## ASSIGNMENT:
Starting at the line that contains "Wat is een elektrische haard?" and stopping after the line that contains "ogende vlammen te simuleren, vaak met behulp", convert those lines of the records into a JSON list of strings, one string per line. Omit any blank lines.

* * *

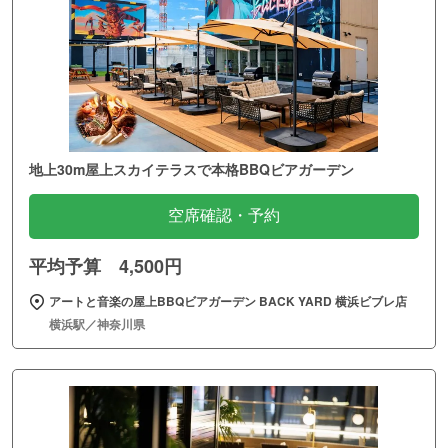
地上30m屋上スカイテラスで本格BBQビアガーデン
空席確認・予約
平均予算 4,500円
アートと音楽の屋上BBQビアガーデン BACK YARD 横浜ビブレ店
横浜駅／神奈川県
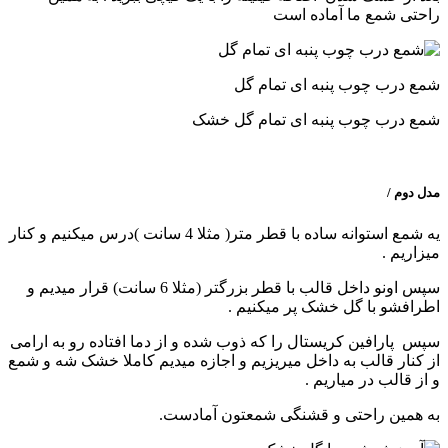
راحتی شمع ما آماده است
شمع درب چوب پنبه ای تمام گل
شمع درب چوب پنبه ای تمام گل خشک
مدل دوم /
یه شمع استوانه ساده با قطر متر( مثلا 4 سانت )درس میکنیم و کنار
میزاریم .
سپس اونو داخل قالب با قطر بزرگتر (مثلا 6 سانت) قرار میدیم و
اطرافشو با گل خشک پر میکنیم .
سپس پارافین کریستال را که ذوب شده و از دما افتاده رو به ارامی
از کنار قالب به داخل میریزیم و اجازه میدیم کاملا خشک شه و شمع
و از قالب در میاریم .
به همین راحتی و قشنگی شمعتون آمادست.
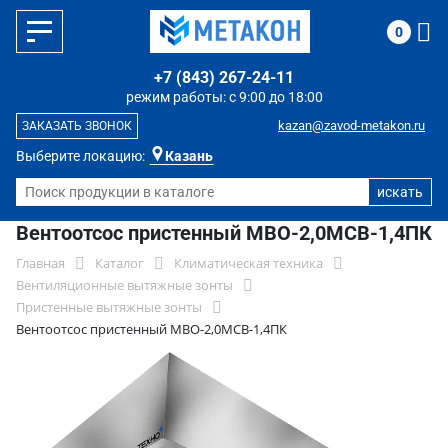
0
+7 (843) 267-24-11
режим работы: с 9:00 до 18:00
kazan@zavod-metakon.ru
ЗАКАЗАТЬ ЗВОНОК
Выберите локацию:
Казань
Вентоотсос пристенный МВО-2,0МСВ-1,4ПК
Главная
Каталог
Климатическая техника
Вентиляционные вытяжные зонты
Пристенные вытяжные зонты
Вентоотсос пристенный МВО-2,0МСВ-1,4ПК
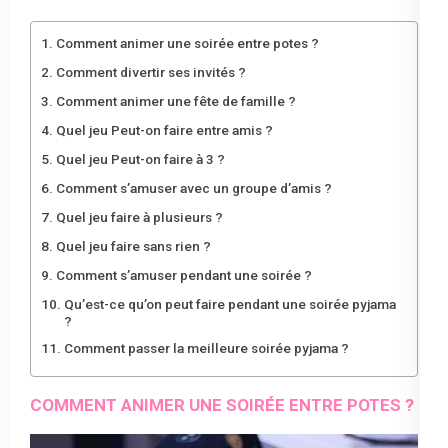
Comment animer une soirée entre potes ?
Comment divertir ses invités ?
Comment animer une fête de famille ?
Quel jeu Peut-on faire entre amis ?
Quel jeu Peut-on faire à 3 ?
Comment s’amuser avec un groupe d’amis ?
Quel jeu faire à plusieurs ?
Quel jeu faire sans rien ?
Comment s’amuser pendant une soirée ?
Qu’est-ce qu’on peut faire pendant une soirée pyjama
?
Comment passer la meilleure soirée pyjama ?
COMMENT ANIMER UNE SOIRÉE ENTRE POTES ?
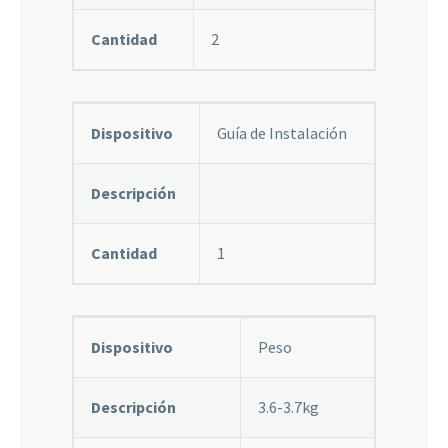
Cantidad
2
Dispositivo
Guía de Instalación
Descripción
Cantidad
1
Dispositivo
Peso
Descripción
3.6-3.7kg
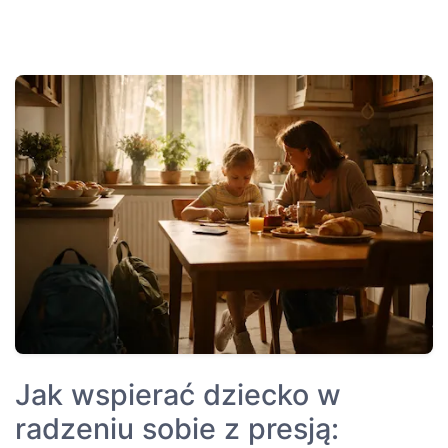
Jak wspierać dziecko w
radzeniu sobie z presją:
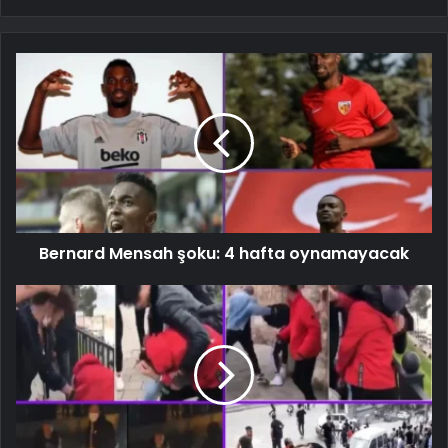
Bernard Mensah şoku: 4 hafta oynamayacak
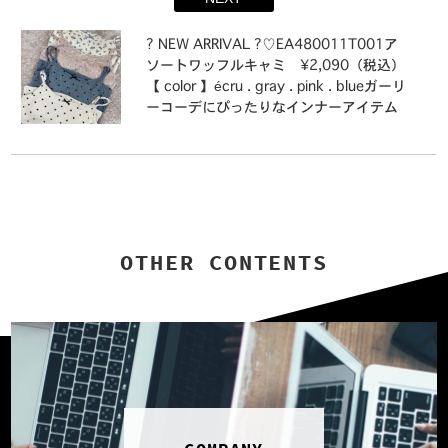
末もemsexciteでお待ちしております?⁡⁡#e
msexcite #エムズエキサイト #emsexcit
⁡⁡? NEW ARRIVAL ?⁡⁡♡EA480011T001ア
eコーデ#冬コーデ #春コーデ #春先取
ソートワッフルキャミ ¥2,090（税込）⁡
りコーデ#高見えコーデ #プチプラ高見え
【 color 】⁡écru . gray . pink . blue⁡ガーリ
コーデ #高見ファッション #メッシュカ
ーコーデにぴったりなインナーアイテム⁡
ーデ #メッシュニット #マーメイドス
リボンや花柄の可愛らしいデザインがあ
カート #キャミ #インナー#大人ガー
しらわれたキャミソール⁡シャツなどと合
リー #大人ガーリーコーデ #フレンチガ
わせて頂くとコーデをよりガーリーにま
ーリー #ガーリーファッション #ガーリ
とめてくれます⁡⁡⁡店舗入荷中オンライン近
ーコーデ#トレンドファッション #トレン
日入荷⁡⁡#emsexcite #エムズエキサイト #
ドコーデ #トレンドアイテム
emsexciteコーデ#インナー #キャミ #
キャミソール#高見えコーデ #プチプラ高
OTHER CONTENTS
見えコーデ #高見えファッション#大人ガ
ーリー #大人ガーリーコーデ #フレンチ
ガーリー #ガーリーファッション #ガー
リーコーデ#トレンドファッション #トレ
ンドコーデ #トレンドアイテム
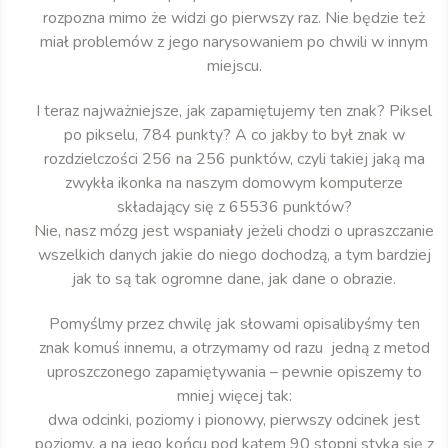
rozpozna mimo że widzi go pierwszy raz. Nie będzie też
miał problemów z jego narysowaniem po chwili w innym
miejscu.
I teraz najważniejsze, jak zapamiętujemy ten znak? Piksel
po pikselu, 784 punkty? A co jakby to był znak w
rozdzielczości 256 na 256 punktów, czyli takiej jaką ma
zwykła ikonka na naszym domowym komputerze
składający się z 65536 punktów?
Nie, nasz mózg jest wspaniały jeżeli chodzi o upraszczanie
wszelkich danych jakie do niego dochodzą, a tym bardziej
jak to są tak ogromne dane, jak dane o obrazie.
Pomyślmy przez chwilę jak słowami opisalibyśmy ten
znak komuś innemu, a otrzymamy od razu jedną z metod
uproszczonego zapamiętywania – pewnie opiszemy to
mniej więcej tak:
dwa odcinki, poziomy i pionowy, pierwszy odcinek jest
poziomy, a na jego końcu pod kątem 90 stopni styka się z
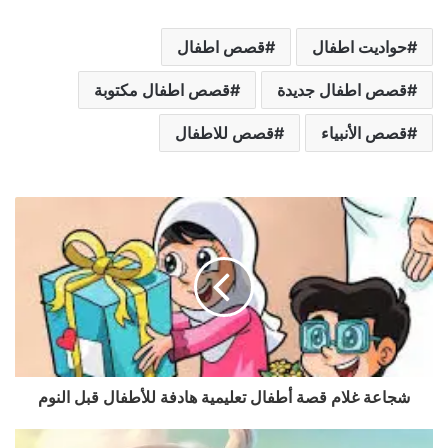
حواديت اطفال
قصص اطفال
قصص اطفال جديدة
قصص اطفال مكتوبة
قصص الأنبياء
قصص للاطفال
شجاعة غلام قصة أطفال تعليمية هادفة للأطفال قبل النوم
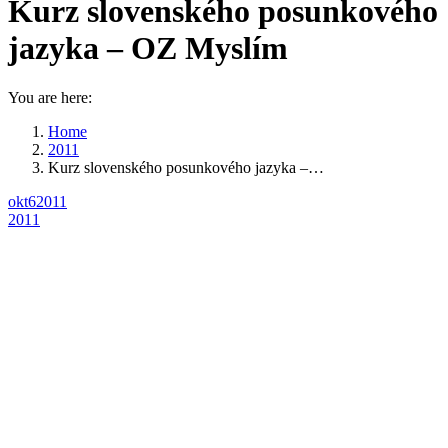
Kurz slovenského posunkového
jazyka – OZ Myslím
You are here:
Home
2011
Kurz slovenského posunkového jazyka –…
okt
6
2011
2011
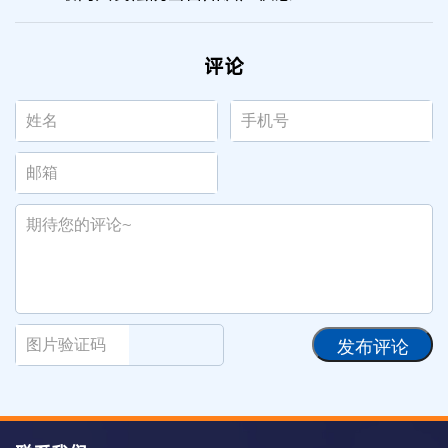
评论
发布评论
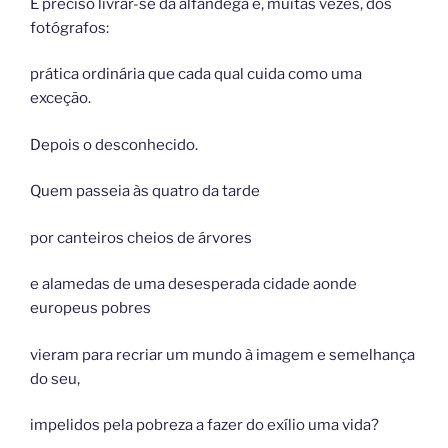
É preciso livrar-se da alfândega e, muitas vezes, dos
fotógrafos:
prática ordinária que cada qual cuida como uma
exceção.
Depois o desconhecido.
Quem passeia às quatro da tarde
por canteiros cheios de árvores
e alamedas de uma desesperada cidade aonde
europeus pobres
vieram para recriar um mundo à imagem e semelhança
do seu,
impelidos pela pobreza a fazer do exílio uma vida?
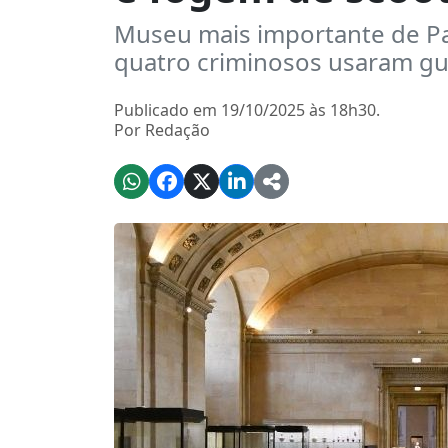
Museu mais importante de Pa
quatro criminosos usaram gu
Publicado em 19/10/2025 às 18h30.
Por Redação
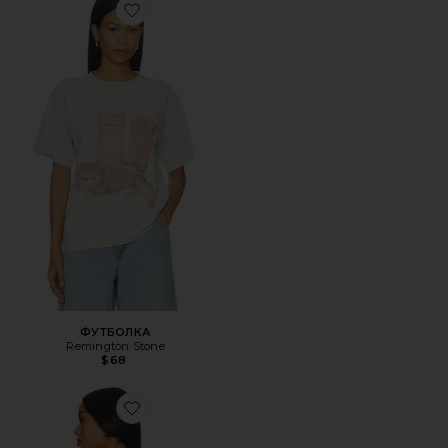
Favorite ФУТБОЛКА
ФУТБОЛКА
Remington Stone
$68
Favorite ФУТБОЛКА THE HOLD FAST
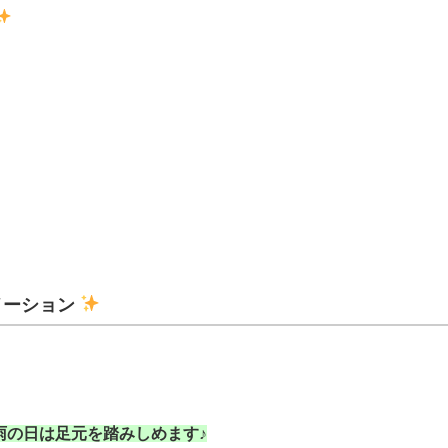
メーション
雨の日は足元を踏みしめます♪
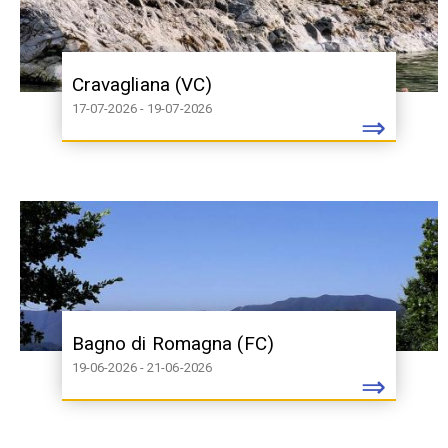
Cravagliana (VC)
17-07-2026 - 19-07-2026
⇒
Bagno di Romagna (FC)
19-06-2026 - 21-06-2026
⇒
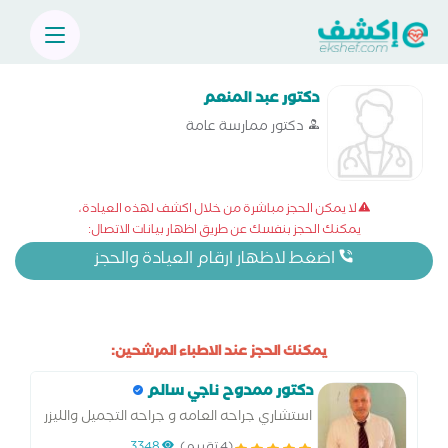
دكتور عبد المنعم
دكتور ممارسة عامة
لا يمكن الحجز مباشرة من خلال اكشف لهذه العيادة،
يمكنك الحجز بنفسك عن طريق اظهار بيانات الاتصال:
اضغط لاظهار ارقام العيادة والحجز
يمكنك الحجز عند الاطباء المرشحين:
دكتور ممدوح ناجي سالم
استشاري جراحه العامه و جراحه التجميل والليزر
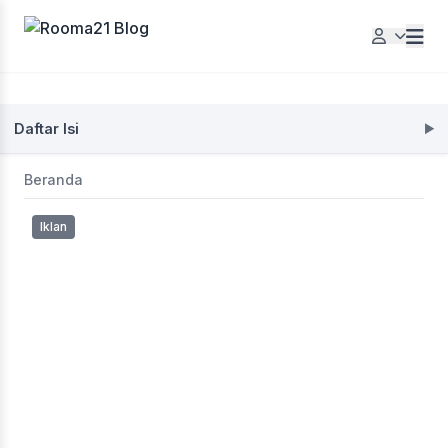
Daftar Isi
Beranda
Iklan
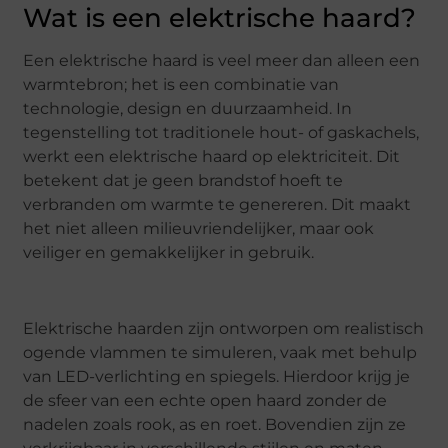
Wat is een elektrische haard?
Een elektrische haard is veel meer dan alleen een
warmtebron; het is een combinatie van
technologie, design en duurzaamheid. In
tegenstelling tot traditionele hout- of gaskachels,
werkt een elektrische haard op elektriciteit. Dit
betekent dat je geen brandstof hoeft te
verbranden om warmte te genereren. Dit maakt
het niet alleen milieuvriendelijker, maar ook
veiliger en gemakkelijker in gebruik.
Elektrische haarden zijn ontworpen om realistisch
ogende vlammen te simuleren, vaak met behulp
van LED-verlichting en spiegels. Hierdoor krijg je
de sfeer van een echte open haard zonder de
nadelen zoals rook, as en roet. Bovendien zijn ze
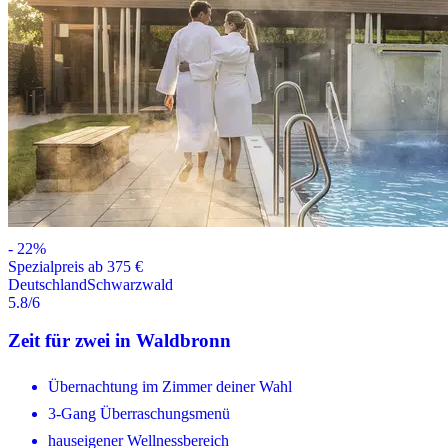
-
22
%
Spezialpreis ab 375 €
Deutschland
Schwarzwald
5.8
/6
Zeit für zwei in Waldbronn
Übernachtung im Zimmer deiner Wahl
3-Gang Überraschungsmenü
hauseigener Wellnessbereich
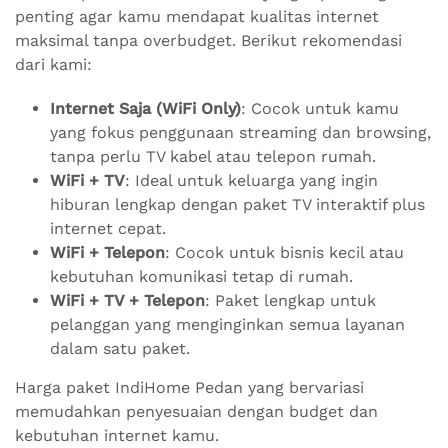
penting agar kamu mendapat kualitas internet
maksimal tanpa overbudget. Berikut rekomendasi
dari kami:
Internet Saja (WiFi Only)
: Cocok untuk kamu
yang fokus penggunaan streaming dan browsing,
tanpa perlu TV kabel atau telepon rumah.
WiFi + TV
: Ideal untuk keluarga yang ingin
hiburan lengkap dengan paket TV interaktif plus
internet cepat.
WiFi + Telepon
: Cocok untuk bisnis kecil atau
kebutuhan komunikasi tetap di rumah.
WiFi + TV + Telepon
: Paket lengkap untuk
pelanggan yang menginginkan semua layanan
dalam satu paket.
Harga paket IndiHome Pedan yang bervariasi
memudahkan penyesuaian dengan budget dan
kebutuhan internet kamu.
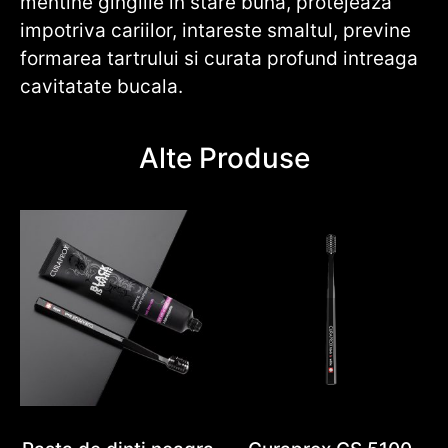
mentine gingiile in stare buna, protejeaza
impotriva cariilor, intareste smaltul, previne
formarea tartrului si curata profund intreaga
cavitatate bucala.
Alte Produse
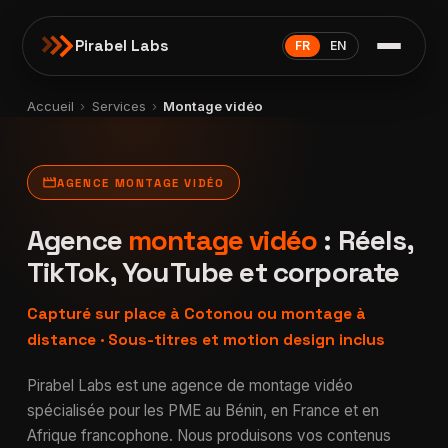
Pirabel Labs
FR
EN
Accueil
›
Services
›
Montage vidéo
movie
AGENCE MONTAGE VIDÉO
Agence
montage vidéo
: Réels,
TikTok, YouTube et corporate
Capturé sur place à Cotonou ou montage à
distance · Sous-titres et motion design inclus
Pirabel Labs est une agence de montage vidéo
spécialisée pour les PME au Bénin, en France et en
Afrique francophone. Nous produisons vos contenus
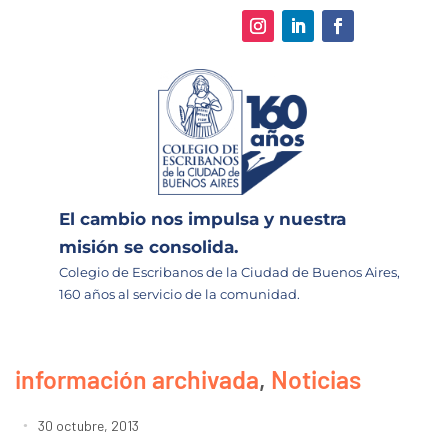
El cambio nos impulsa y nuestra
misión se consolida.
Colegio de Escribanos de la Ciudad de Buenos Aires,
160 años al servicio de la comunidad.
información archivada
,
Noticias
30 octubre, 2013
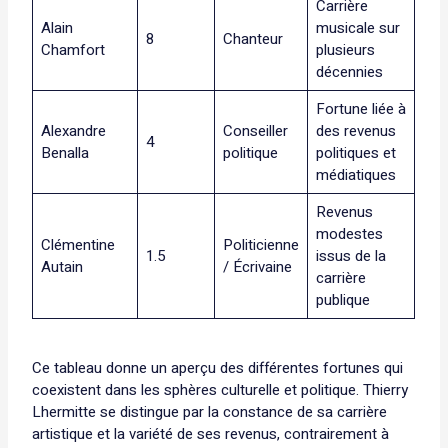
Carrière
Alain
musicale sur
8
Chanteur
Chamfort
plusieurs
décennies
Fortune liée à
Alexandre
Conseiller
des revenus
4
Benalla
politique
politiques et
médiatiques
Revenus
modestes
Clémentine
Politicienne
1.5
issus de la
Autain
/ Écrivaine
carrière
publique
Ce tableau donne un aperçu des différentes fortunes qui
coexistent dans les sphères culturelle et politique. Thierry
Lhermitte se distingue par la constance de sa carrière
artistique et la variété de ses revenus, contrairement à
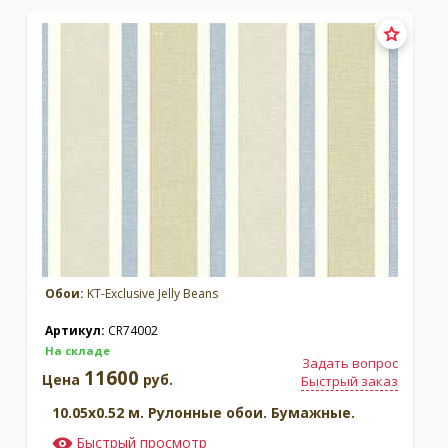
Москва
(сменить город)
Заказать обратный звонок
Обои:
KT-Exclusive Jelly Beans
Артикул:
CR74002
На складе
Задать вопрос
11600
Цена
руб.
Быстрый заказ
10.05x0.52 м. Рулонные обои. Бумажные.
Быстрый просмотр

* * *

## ANSWER SECTION:
[
  "Wat is een elektrische haard?",
  "Een elektrische haard is veel meer dan alleen een",
  "warmtebron; het is een combinatie van",
  "technologie, design en duurzaamheid. In",
  "tegenstelling tot traditionele hout- of gaskachels,",
  "werkt een elektrische haard op elektriciteit. Dit",
  "betekent dat je geen brandstof hoeft te",
  "verbranden om warmte te genereren. Dit maakt",
  "het niet alleen milieuvriendelijker, maar ook",
  "veiliger en gemakkelijker in gebruik.",
  "Elektrische haarden zijn ontworpen om realistisch",
  "ogende vlammen te simuleren, vaak met behulp"
]